I stopped going to my boyfriend’s apartment, so Eiju had to come back to me. And eventually he did. In the middle of the night. Fully dressed in a suit and a jacket, looking like a clown. I asked if he’d been drinking, and of course he had, but he said he wanted to take me out. By then, I knew better, but I figured it was the least I could do. I told him we weren’t going anywhere too far. So I changed into some slippers, and I threw on a jacket, and we ate at the curry place across the road.

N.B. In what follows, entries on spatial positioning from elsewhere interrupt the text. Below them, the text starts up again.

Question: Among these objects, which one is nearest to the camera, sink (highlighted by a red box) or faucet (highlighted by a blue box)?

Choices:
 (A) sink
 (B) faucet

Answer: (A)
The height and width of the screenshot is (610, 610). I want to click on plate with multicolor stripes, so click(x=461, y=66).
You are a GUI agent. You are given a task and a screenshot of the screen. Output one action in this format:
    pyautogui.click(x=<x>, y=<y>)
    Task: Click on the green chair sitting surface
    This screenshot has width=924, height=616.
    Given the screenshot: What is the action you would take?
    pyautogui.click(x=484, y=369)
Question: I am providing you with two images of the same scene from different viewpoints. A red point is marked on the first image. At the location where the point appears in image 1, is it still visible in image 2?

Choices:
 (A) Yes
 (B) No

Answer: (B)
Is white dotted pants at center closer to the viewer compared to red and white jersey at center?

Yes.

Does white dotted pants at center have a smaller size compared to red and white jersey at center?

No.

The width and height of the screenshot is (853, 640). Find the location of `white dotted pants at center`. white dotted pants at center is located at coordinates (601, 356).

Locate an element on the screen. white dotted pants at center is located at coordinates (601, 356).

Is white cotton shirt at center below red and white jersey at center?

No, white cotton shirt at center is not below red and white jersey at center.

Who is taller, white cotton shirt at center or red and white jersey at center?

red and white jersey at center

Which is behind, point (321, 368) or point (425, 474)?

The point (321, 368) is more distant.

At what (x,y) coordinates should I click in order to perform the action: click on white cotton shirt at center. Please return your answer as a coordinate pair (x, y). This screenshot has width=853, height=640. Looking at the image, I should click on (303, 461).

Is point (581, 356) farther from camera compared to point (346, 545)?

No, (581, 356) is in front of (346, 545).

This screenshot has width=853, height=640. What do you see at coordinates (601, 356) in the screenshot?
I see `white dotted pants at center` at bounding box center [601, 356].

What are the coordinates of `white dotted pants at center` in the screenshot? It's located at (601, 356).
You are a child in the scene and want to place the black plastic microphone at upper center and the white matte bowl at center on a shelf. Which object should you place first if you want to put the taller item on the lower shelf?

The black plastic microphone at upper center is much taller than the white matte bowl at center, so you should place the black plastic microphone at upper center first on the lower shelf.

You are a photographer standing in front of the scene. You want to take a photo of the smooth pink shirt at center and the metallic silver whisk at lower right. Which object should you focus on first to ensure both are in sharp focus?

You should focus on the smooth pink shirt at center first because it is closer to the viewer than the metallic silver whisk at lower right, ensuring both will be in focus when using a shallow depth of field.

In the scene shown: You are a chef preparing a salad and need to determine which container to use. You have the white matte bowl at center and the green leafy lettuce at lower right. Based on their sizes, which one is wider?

The whole meal, all Eiju talked about was how good the curry was. But I’d grown up with it. I’d been eating there for years whenever I was in Osaka. He ordered one bowl, and then another, and I asked him why he hadn’t told me it was my boyfriend who’d done it. And, Michael, your father looked at me with food in his mouth, and he said, For one thing, you wouldn’t have believed me. You would’ve thought I was bullshitting. But the thing about guys like that is they eventually show their asses, and you liked him too much. It would’ve fucked you up if I’d said anything, if you hadn’t found out on your own.